- TASK PROMPT -
Collect every line of the entries that contains the string "upper", treating case as significant.

[Saved data entries]
%%

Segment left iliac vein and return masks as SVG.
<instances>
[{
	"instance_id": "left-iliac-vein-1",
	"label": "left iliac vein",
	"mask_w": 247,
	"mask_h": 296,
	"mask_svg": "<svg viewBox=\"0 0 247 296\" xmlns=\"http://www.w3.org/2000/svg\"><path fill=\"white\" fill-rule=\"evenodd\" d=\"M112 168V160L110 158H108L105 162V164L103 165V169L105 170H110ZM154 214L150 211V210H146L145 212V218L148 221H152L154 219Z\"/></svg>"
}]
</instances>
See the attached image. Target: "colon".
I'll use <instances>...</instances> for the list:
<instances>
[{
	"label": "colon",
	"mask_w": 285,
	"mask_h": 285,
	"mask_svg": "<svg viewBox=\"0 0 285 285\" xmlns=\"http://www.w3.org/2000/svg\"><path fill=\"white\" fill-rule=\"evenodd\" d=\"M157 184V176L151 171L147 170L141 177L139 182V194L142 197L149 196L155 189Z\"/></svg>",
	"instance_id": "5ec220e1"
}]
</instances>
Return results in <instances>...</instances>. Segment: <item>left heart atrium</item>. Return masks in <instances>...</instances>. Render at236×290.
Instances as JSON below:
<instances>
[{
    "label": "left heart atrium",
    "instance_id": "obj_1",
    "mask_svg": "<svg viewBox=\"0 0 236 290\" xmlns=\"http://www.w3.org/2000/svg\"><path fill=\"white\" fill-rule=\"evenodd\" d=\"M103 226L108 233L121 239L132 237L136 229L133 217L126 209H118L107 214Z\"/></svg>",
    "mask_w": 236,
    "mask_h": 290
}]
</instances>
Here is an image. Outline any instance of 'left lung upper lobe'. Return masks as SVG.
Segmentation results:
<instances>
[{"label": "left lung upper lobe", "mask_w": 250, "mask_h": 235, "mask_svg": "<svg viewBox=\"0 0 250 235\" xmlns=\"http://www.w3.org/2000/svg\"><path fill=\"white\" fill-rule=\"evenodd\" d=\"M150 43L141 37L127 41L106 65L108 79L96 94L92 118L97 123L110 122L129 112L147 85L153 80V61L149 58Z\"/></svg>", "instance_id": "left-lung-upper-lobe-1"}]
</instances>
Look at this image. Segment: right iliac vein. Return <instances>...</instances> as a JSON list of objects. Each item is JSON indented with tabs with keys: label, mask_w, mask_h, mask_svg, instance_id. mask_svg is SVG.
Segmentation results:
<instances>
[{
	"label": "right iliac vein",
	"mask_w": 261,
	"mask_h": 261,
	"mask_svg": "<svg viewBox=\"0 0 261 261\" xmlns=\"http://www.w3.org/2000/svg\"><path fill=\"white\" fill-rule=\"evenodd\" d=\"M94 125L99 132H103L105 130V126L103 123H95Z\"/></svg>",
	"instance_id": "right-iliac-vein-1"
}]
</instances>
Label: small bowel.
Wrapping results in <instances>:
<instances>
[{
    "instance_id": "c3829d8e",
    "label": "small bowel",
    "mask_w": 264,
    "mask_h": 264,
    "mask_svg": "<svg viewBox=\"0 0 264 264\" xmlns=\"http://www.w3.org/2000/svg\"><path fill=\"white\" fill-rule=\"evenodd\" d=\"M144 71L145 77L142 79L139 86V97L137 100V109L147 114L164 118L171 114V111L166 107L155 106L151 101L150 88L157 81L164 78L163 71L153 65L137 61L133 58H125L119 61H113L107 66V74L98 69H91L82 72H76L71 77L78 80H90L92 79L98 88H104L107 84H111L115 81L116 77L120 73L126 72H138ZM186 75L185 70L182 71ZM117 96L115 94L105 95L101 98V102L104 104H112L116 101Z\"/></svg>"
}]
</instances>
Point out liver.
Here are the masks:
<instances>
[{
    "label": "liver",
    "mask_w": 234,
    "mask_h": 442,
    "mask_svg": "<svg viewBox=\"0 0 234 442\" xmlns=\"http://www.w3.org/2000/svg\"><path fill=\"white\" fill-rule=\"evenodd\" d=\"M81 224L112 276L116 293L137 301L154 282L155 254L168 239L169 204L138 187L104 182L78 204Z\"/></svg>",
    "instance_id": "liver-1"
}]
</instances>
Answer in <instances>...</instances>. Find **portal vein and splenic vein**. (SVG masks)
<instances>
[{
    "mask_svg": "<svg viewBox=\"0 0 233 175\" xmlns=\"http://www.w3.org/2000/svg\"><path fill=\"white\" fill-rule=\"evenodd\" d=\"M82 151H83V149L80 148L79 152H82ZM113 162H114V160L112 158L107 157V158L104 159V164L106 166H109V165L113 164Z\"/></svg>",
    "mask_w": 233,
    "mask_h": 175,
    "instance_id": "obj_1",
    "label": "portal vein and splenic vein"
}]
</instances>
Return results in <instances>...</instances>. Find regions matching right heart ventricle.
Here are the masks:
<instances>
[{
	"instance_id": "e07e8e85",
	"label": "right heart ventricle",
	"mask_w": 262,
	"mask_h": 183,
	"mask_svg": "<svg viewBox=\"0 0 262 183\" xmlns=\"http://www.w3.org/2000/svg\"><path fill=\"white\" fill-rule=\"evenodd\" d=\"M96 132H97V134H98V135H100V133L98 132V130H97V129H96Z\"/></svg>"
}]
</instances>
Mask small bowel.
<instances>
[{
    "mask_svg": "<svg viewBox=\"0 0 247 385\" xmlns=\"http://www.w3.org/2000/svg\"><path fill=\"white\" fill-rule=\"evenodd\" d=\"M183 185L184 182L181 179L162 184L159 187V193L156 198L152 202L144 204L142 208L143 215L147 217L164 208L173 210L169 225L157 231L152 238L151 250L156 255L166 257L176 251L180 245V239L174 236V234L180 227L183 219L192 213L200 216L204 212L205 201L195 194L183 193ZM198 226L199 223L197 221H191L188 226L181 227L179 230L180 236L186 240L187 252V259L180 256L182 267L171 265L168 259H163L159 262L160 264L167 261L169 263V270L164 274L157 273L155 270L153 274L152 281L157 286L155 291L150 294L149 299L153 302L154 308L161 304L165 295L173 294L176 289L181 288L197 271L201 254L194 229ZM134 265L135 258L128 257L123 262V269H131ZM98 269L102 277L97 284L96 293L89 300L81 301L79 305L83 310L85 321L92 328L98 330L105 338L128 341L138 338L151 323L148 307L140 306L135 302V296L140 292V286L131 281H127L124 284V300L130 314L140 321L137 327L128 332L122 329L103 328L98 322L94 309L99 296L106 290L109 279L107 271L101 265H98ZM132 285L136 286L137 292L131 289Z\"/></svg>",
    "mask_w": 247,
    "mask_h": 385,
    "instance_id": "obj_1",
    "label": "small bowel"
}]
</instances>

%%

- TASK RESULT -
Here is an image. Outline any instance of 'left lung upper lobe'. Return masks as SVG.
[{"label": "left lung upper lobe", "mask_w": 250, "mask_h": 235, "mask_svg": "<svg viewBox=\"0 0 250 235\" xmlns=\"http://www.w3.org/2000/svg\"><path fill=\"white\" fill-rule=\"evenodd\" d=\"M150 43L141 37L127 41L106 65L108 79L96 94L92 118L97 123L110 122L129 112L147 85L153 80V61L149 58Z\"/></svg>", "instance_id": "left-lung-upper-lobe-1"}]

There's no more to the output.